> Excerpted text:
Now that there is a public SHA-1 collision, we can supposedly mess with both SVN and git repositories by adding these specially crafted pdf files. But what actually happens when these files are added to a repository that uses SHA-1 for deduplication? To find out, let’s create git and SVN repositories, add these files to them, and see what happens.

To start off, I grabbed both of the PDF files provided at http://shattered.io/. These two files have different contents, but result in the same SHA-1 hash:

william@william-laptop ~/c/shattered> sha1sum *.pdf
38762cf7f55934b34d179ae6a4c80cadccbb7f0a  shattered-blue.pdf
38762cf7f55934b34d179ae6a4c80cadccbb7f0a  shattered-red.pdf
william@william-laptop ~/c/shattered> sha256sum *.pdf
2bb787a73e37352f92383abe7e2902936d1059ad9f1ba6daaa9c1e58ee6970d0  shattered-blue.pdf
d4488775d29bdef7993367d541064dbdda50d383f89f0aa13a6ff2e0894ba5ff  shattered-red.pdf

SVN

Originally, http://shattered.io/ only mentioned SVN, later adding references to git, so let’s start there. Since SVN is centralized, we first need to set up an SVN server. I used a docker image, of course.

After checking out the test repository, I first added and committed the blue PDF.

william@william-laptop ~/c/s/testrepo> cp ../shattered-blue.pdf .
william@william-laptop ~/c/s/testrepo> svn add shattered-blue.pdf
A  (bin)  shattered-blue.pdf
william@william-laptop ~/c/s/testrepo> svn commit -m "Added BLUE pdf"
Adding  (bin)  shattered-blue.pdf
Transmitting file data .done
Committing transaction...
Committed revision 1.

Now for the breakage: replacing the blue PDF with the red one, which SVN should assume is the same file, since it has the same SHA-1 hash.

william@william-laptop ~/c/s/testrepo> rm shattered-blue.pdf
william@william-laptop ~/c/s/testrepo> cp ../shattered-red.pdf shattered-blue.pdf
william@william-laptop ~/c/s/testrepo> svn status
M       shattered-blue.pdf

So far the SVN client is holding up better than I’d hoped, since it has detected that this file is, indeed, different. Now to commit this file:

william@william-laptop ~/c/s/testrepo> svn commit -m "Replaced with RED pdf"

> Dataset extract:
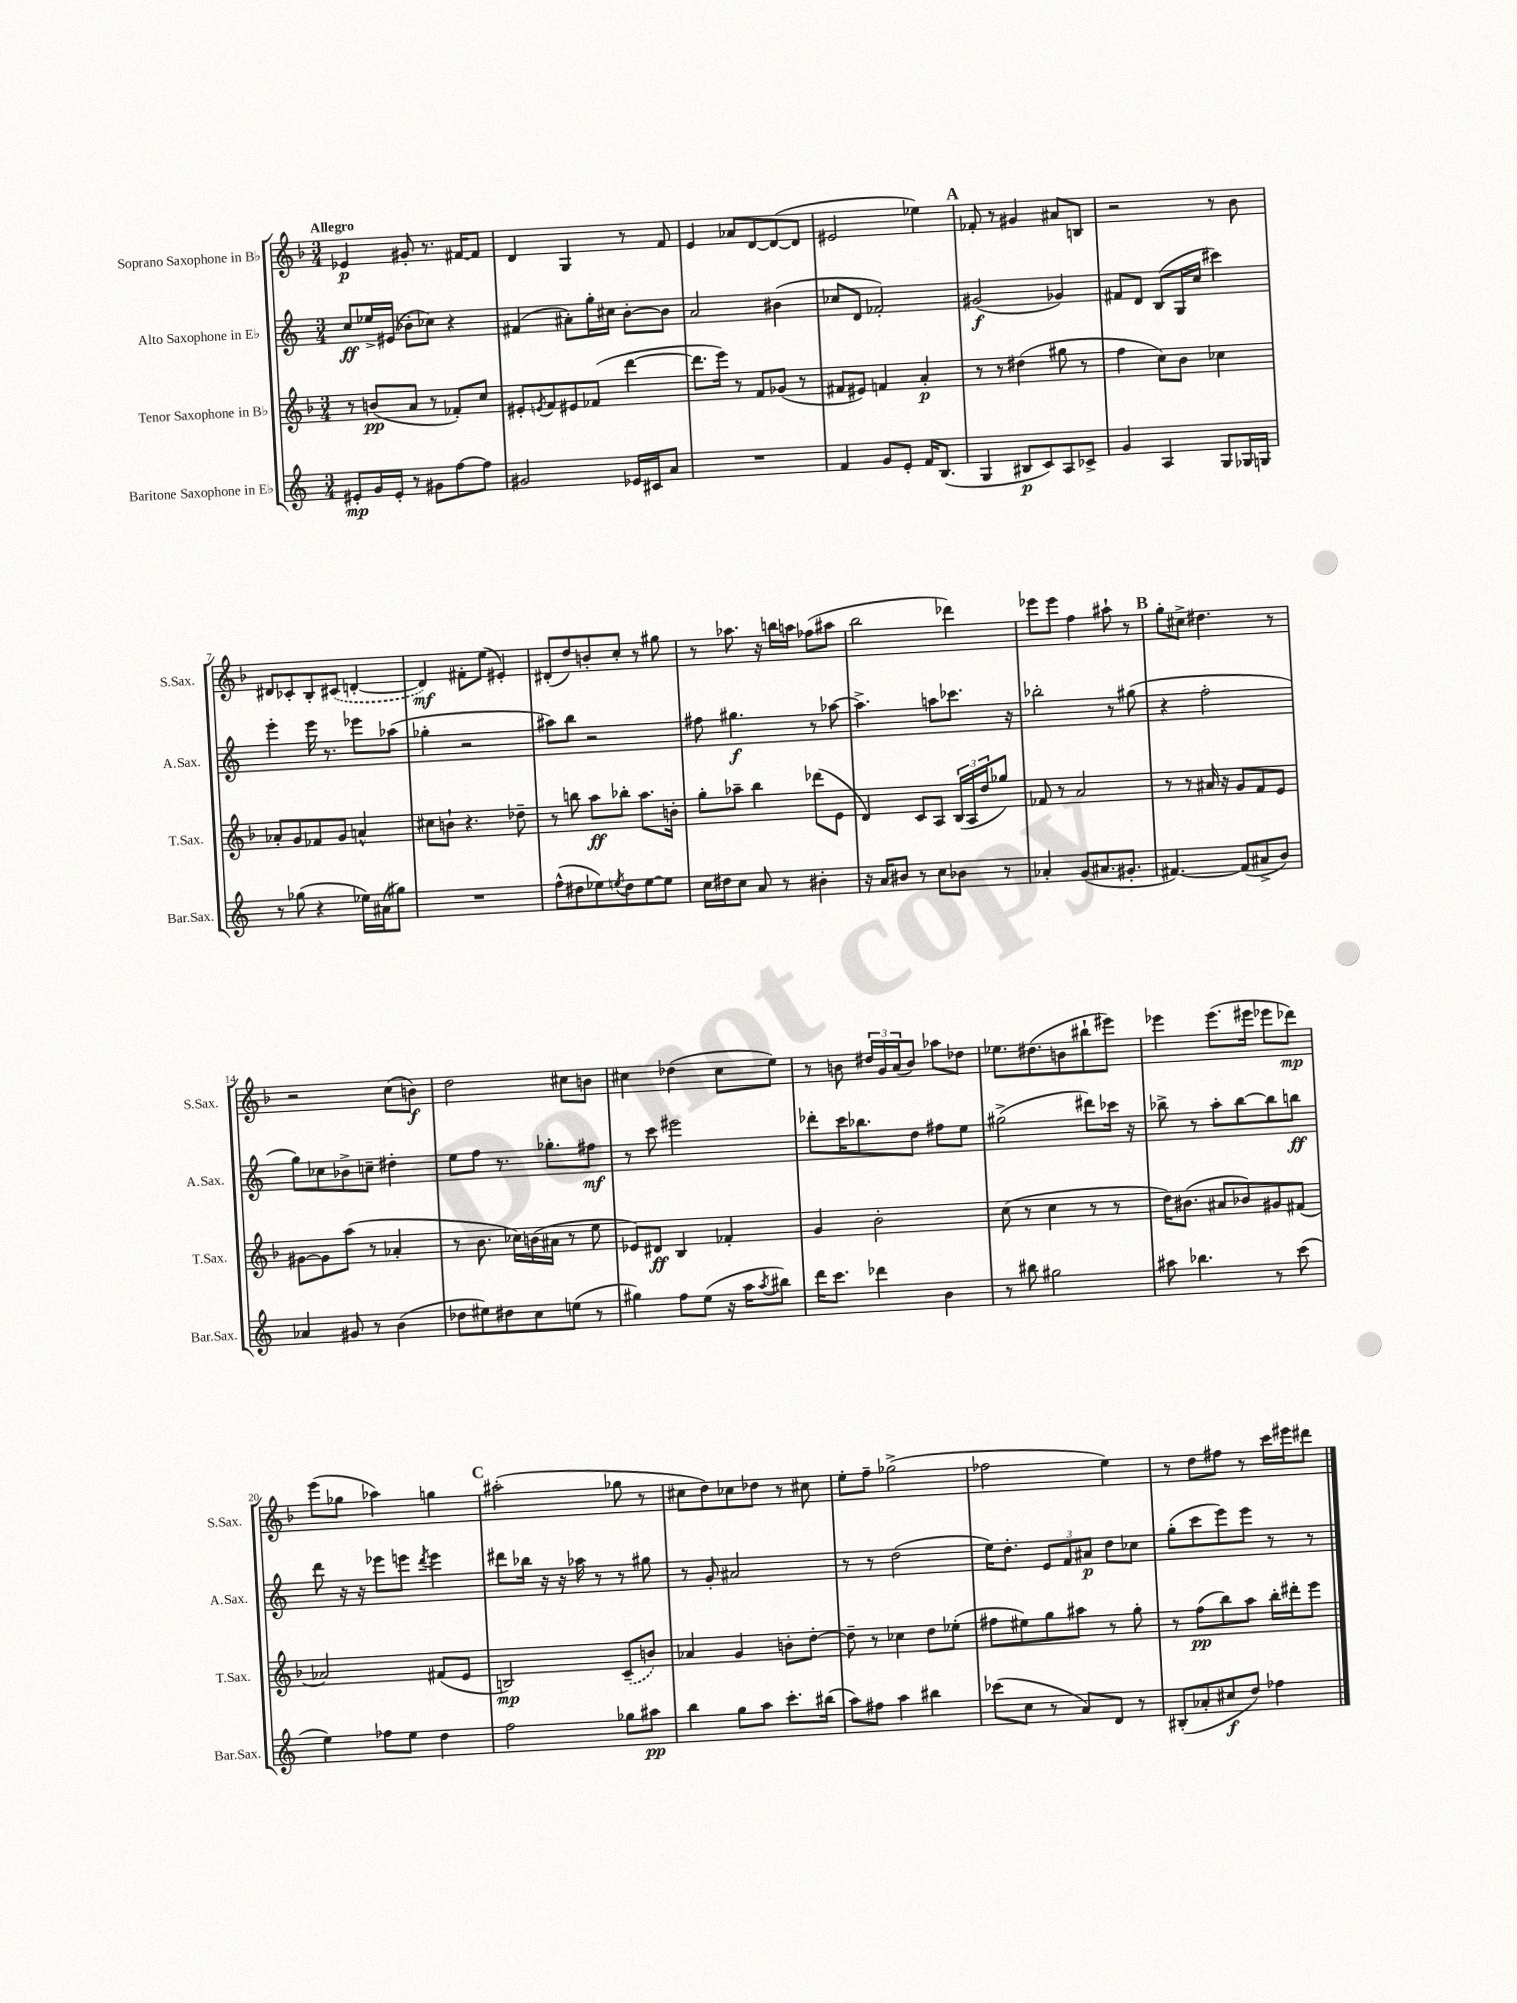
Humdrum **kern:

> Task requirements:
Pick up the write-up about committing the SHA-1-colliding PDFs to SVN and git, starting right after its final line.

> Task answer:
Sending        shattered-blue.pdf
Transmitting file data .done
Committing transaction...
Committed revision 2.
william@william-laptop ~/c/s/testrepo> sha256sum *.pdf
d4488775d29bdef7993367d541064dbdda50d383f89f0aa13a6ff2e0894ba5ff  shattered-blue.pdf

All seems well, but there is a hidden issue here which we will soon see. Our local working copy thinks it is up-to-date with the server, but it does not actually contain the same data. If we pull down the file from the server again, we end up with a different version than the one we had before.

william@william-laptop ~/c/s/testrepo> svn status
william@william-laptop ~/c/s/testrepo> rm shattered-blue.pdf
william@william-laptop ~/c/s/testrepo> svn update
Updating '.':
Restored 'shattered-blue.pdf'
At revision 2.
william@william-laptop ~/c/s/testrepo> svn status
william@william-laptop ~/c/s/testrepo> sha256sum *.pdf
2bb787a73e37352f92383abe7e2902936d1059ad9f1ba6daaa9c1e58ee6970d0  shattered-blue.pdf

And just like that, our hash has changed. SVN believes that our working copy is in the same state as before, even though our file has changed from red to blue. It would appear that the version committed in revision 2 does not exist on the server. At least not in a way that is easily retrievable.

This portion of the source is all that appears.